Ah, that’s more like it.
If cooked tomatoes are going to get all soft and squishy, then let’s put them in a pasta dish where that won’t matter! You expect tomatoes to be soft and warm and squishy in a pasta sauce.
Normally, when I have too many cherry or grape tomatoes and can’t get them all into salads before they go soft, I use them in my Fish & Tomatoes dinner. But it’s nice to have other options, and this Spaghetti with Heirloom Cherry Tomatoes seemed like an easy place to start.
It’s incredibly simple: just tomatoes, oil, and garlic to make the “sauce”, then some fresh mozzarella and basil added after the pasta’s tossed in.
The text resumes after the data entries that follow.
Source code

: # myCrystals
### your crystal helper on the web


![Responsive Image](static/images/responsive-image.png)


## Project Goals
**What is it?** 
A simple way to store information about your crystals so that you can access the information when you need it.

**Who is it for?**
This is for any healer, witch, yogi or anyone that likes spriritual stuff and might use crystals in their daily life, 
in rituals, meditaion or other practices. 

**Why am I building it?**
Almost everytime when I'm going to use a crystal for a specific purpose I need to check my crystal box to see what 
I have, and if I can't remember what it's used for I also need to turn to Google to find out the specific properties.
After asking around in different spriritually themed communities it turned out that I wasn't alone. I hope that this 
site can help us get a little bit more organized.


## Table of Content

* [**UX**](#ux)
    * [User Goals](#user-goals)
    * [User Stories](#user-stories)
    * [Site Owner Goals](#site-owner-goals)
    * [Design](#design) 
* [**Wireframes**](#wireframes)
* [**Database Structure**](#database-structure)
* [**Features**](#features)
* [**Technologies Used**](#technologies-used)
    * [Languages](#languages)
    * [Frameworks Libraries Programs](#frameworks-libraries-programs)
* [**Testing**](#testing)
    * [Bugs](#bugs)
Because the sauce is so basic, the quality of the ingredients makes a difference. I used fresh basil leaves from my garden and found some of the good squishy fresh mozzarella at the cheese counter at Wegmans. I didn’t use “heirloom” tomatoes, as the goal was to use up my grape tomatoes that had already started to go soft, but I don’t think that took away from the flavor. Where I compromised was to use a store brand box of fettuccine. Oh, it was still a tasty dinner. But I think if I’d splurged on some fancier pasta, or gone all-out and made my own fresh pasta, it would have taken it to a whole other delicious level.
Yay, an excuse to try making fresh pasta again! I’ll just need a free weekend, because that’s a big project!